The problem is that Terms of Service agreements are generally written by lawyers, and the job of a lawyer writing a contract is to reduce or eliminate the chances that the client will be sued. So when a company is allowed to write its own ToS agreement without any negotiation with an actual customer, the lawyer will cover every base possible and write it so the customer agrees to everything that might possibly happen whether or not the company plans to operate that way.
(I can just imagine a lawyer at a conference table advising his client, "Of course you don't intend to kill your customers' puppies. But hypothetically speaking, some day a customer's puppy might die because of some mistake the company made, and the customer could claim that you meant to do it, or even enjoyed it. Juries love puppies, so we should head this off and just put in the contract that the customer gives us permission to maliciously and gleefully murder his puppy.")
When a crisis comes up it's tempting for a company to think it's OK to actually do the things it wrote into the terms of service. If leaving passengers stuck in Mexico gets your airline out of an expensive pickle and you're legally allowed to do it, it's hard to say no. If you can interpret your customer contract in a way that avoids years of litigation around millions of fraudulent accounts, the temptation will be extreme. But of course this will only make things worse, because at the end of the day meeting your customers' expectations (to say nothing of regulators' and lawmakers' expectations) is far more important than merely staying within the bounds of what's legally required.

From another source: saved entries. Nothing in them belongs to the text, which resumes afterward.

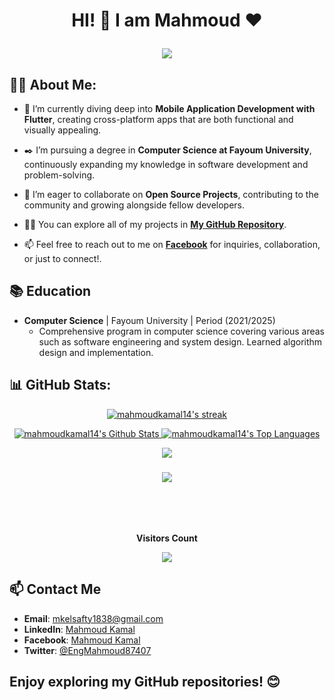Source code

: <h1 align="center">HI! 👋 <!-- <img src="https://raw.githubusercontent.com/MartinHeinz/MartinHeinz/master/wave.gif" width="25px"> --> I am Mahmoud ♥
<p align="center">
  <img src="https://readme-typing-svg.demolab.com/?lines=+{وَ+قُلْ+رَبِّ+زِدْنِي+عِلْماً}+قال+تعالى" style="color:black" />
</p>
</h1>



## 🙋‍♂️ About Me:

- 🌱 I’m currently diving deep into **Mobile Application Development with Flutter**, creating cross-platform apps that are both functional and visually appealing.

- ✒️ I’m pursuing a degree in **Computer Science at Fayoum University**, continuously expanding my knowledge in software development and problem-solving.

- 👯 I’m eager to collaborate on **Open Source Projects**, contributing to the community and growing alongside fellow developers.

- 👨‍💻 You can explore all of my projects in **[My GitHub Repository](https://github.com/mahmoudkamal14?tab=repositories)**.

- 📫 Feel free to reach out to me on **[Facebook](https://www.facebook.com/mahmoudkamalx14)** for inquiries, collaboration, or just to connect!.
  


## 📚 Education 

- **Computer Science** | Fayoum University | Period (2021/2025)
  - Comprehensive program in computer science covering various areas such as software engineering and system design. Learned algorithm design and implementation.
    


## 📊 GitHub Stats:

<p align="center">
    <a href="https://github.com/mahmoudkamal14">
        <img title="🔥 Get streak stats for your profile" alt="mahmoudkamal14's streak" src="https://streak-stats.demolab.com?user=mahmoudkamal14&theme=black-ice&hide_border=true&stroke=0000&background=060A0CD0"/>
    </a>
</p>

<p align="center">
    <a href="https://github.com/mahmoudkamal14">
        <img alt="mahmoudkamal14's Github Stats" src="https://github-readme-stats.vercel.app/api?username=mahmoudkamal14&show_icons=true&count_private=true&theme=tokyonight&hide_border=false&bg_color=0D1117,1e293b,0D1117&title_color=38bdf8&icon_color=14b8a6&text_color=cbd5e1" />
    </a>
    <a href="https://github.com/mahmoudkamal14">
        <img alt="mahmoudkamal14's Top Languages" src="https://github-readme-stats.vercel.app/api/top-langs/?username=mahmoudkamal14&langs_count=8&layout=compact&theme=react&hide_border=true&bg_color=0D1117" />
    </a>
</p>

<div align="center">
    <img src="https://user-images.githubusercontent.com/73097560/115834477-dbab4500-a447-11eb-908a-139a6edaec5c.gif" />
</div>

<h3 align="center">
    <img src="https://readme-typing-svg.herokuapp.com/?font=Righteous&size=25&center=true&vCenter=true&width=500&height=70&duration=4000&lines=Thanks+for+visiting!+❤️;I'm+a+Lifelong+Learner" />
</h3>


<br/>
<br/>
<div align="center">
<br><p align="centre"><b>Visitors Count</b></p>  
<p align="center"><img align="center" src="https://profile-counter.glitch.me/{mahmoudkamal14}/count.svg" /></p> 
</div>

## 📫 Contact Me

- **Email**:    [mkelsafty1838@gmail.com](mailto:mkelsafty1838@gmail.com)
- **LinkedIn**: [Mahmoud Kamal](https://www.linkedin.com/in/mahmoudkamal14)
- **Facebook**: [Mahmoud Kamal](https://www.facebook.com/mahmoudkamalx14)
- **Twitter**:  [@EngMahmoud87407](https://twitter.com/EngMahmoud87407)
  

## Enjoy exploring my GitHub repositories! 😊
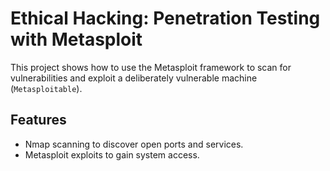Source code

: # Ethical Hacking: Penetration Testing with Metasploit

This project shows how to use the Metasploit framework to scan for vulnerabilities and exploit a deliberately vulnerable machine (`Metasploitable`).

## Features
- Nmap scanning to discover open ports and services.
- Metasploit exploits to gain system access.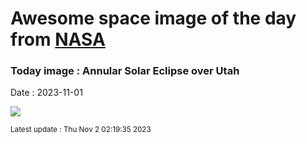 
# Awesome space image of the day from [NASA](https://api.nasa.gov/)

### Today image : Annular Solar Eclipse over Utah
Date : 2023-11-01

![](https://apod.nasa.gov/apod/image/2311/UtahEclipse_Kiczenski_960.jpg)

<small>Latest update : Thu Nov  2 02:19:35 2023</small>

The solution is both obvious and very difficult in the real world: Write terms of service agreements according to how you intend to treat customers, not according to what will minimize legal risk in every possible situation. If you don't give yourself the contractual right to abandon customers in Mexico, you're much less likely to actually do it when the crunch happens.
This requires having someone to advocate on behalf of customers, someone to ask the lawyers, "If you don't intend to kill my puppy, why give yourself the right to do it?" With the recent Facebook data leaks and the new GDPR regulations in Europe, there's been more of a spotlight on how long, unreadable, and egregious many of these contracts really are. So maybe we're in a moment when consumer contracts can be rewritten to reflect the customer experience companies intend to provide, rather than giving them legal cover for almost any sort of misbehavior.